2.4.2. De minister heeft in het besluit van 20 januari 2006, dat door het besluit van 14 november 2006 is gehandhaafd, het algemeen belang, dat is gediend met de bescherming van de openbare orde en het voorkomen van strafbare feiten, afgewogen tegen het persoonlijke belang van de vreemdeling bij familie- en gezinsleven hier te lande en daarbij aan het belang van de openbare orde doorslaggevend gewicht toegekend. In dat verband is de minister ingegaan op de afzonderlijke in het hiervoor genoemde arrest van het EHRM geformuleerde zogenoemde guiding principles en heeft deze in hun onderlinge samenhang bezien. Met betrekking tot de guiding principles die naar het oordeel van de rechtbank onvoldoende in de beoordeling zijn betrokken heeft de minister overwogen dat de vreemdeling aan de periode dat hij zonder verblijfsvergunning in Nederland zou hebben verbleven geen rechten kan ontlenen en dat de omstandigheid dat de vreemdeling sedert zijn strafrechtelijke veroordeling geen strafbare feiten meer heeft gepleegd aan de zwaarte van het misdrijf niets afdoet.

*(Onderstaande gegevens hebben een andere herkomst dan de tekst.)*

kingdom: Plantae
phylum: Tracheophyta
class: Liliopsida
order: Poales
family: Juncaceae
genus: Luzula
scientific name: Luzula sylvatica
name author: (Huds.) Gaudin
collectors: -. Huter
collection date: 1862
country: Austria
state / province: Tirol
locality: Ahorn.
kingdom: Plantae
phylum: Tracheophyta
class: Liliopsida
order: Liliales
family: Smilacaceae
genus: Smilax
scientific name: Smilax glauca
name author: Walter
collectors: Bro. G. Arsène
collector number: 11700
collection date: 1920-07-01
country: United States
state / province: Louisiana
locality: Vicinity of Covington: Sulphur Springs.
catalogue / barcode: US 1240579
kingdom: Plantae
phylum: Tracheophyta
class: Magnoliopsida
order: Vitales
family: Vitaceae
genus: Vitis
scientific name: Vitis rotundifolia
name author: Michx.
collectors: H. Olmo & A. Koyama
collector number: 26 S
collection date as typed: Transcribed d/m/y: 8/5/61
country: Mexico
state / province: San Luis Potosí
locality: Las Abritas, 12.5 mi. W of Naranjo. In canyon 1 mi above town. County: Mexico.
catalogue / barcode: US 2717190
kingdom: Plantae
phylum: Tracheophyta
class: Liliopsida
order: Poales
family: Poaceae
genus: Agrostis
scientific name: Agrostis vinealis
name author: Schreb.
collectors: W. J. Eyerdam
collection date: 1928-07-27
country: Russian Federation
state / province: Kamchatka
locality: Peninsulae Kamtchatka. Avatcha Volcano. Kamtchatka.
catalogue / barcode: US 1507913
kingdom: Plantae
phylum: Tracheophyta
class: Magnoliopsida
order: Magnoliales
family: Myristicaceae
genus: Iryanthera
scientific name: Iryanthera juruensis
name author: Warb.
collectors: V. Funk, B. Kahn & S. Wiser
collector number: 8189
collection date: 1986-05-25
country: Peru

In het in bezwaar gehandhaafde besluit is de minister, anders dan de rechtbank heeft overwogen, wel op de desbetreffende guiding principles ingegaan, maar heeft hij in de belangenafweging een groter belang gehecht aan de bescherming van de openbare orde. De rechtbank is, door aan de twee hiervoor genoemde guiding principles een doorslaggevend belang te hechten, er aan voorbij gegaan dat zij had dienen te toetsen of de door de minister gemaakte belangenafweging in rechte houdbaar is.
Deze grief treft eveneens doel.
2.5. Het hoger beroep is kennelijk gegrond. De aangevallen uitspraak dient te worden vernietigd. Doende hetgeen de rechtbank zou behoren te doen, zal de Afdeling het beroep van de vreemdeling tegen het besluit van 14 november 2006 van de minister gelet op de hierboven over de door de minister gemaakte belangenafweging gegeven overwegingen, alsnog ongegrond verklaren.
2.6. Voor een proceskostenveroordeling bestaat geen aanleiding.
De Afdeling bestuursrechtspraak van de Raad van State
Recht doende in naam der Koningin:
I. verklaart het hoger beroep gegrond;
II. vernietigt de uitspraak van de rechtbank 's-Gravenhage, nevenzittingsplaats Haarlem, van 18 juli 2007 in zaak nr. 06/59120;
III. verklaart het door de vreemdeling bij de rechtbank in die zaak ingestelde beroep ongegrond.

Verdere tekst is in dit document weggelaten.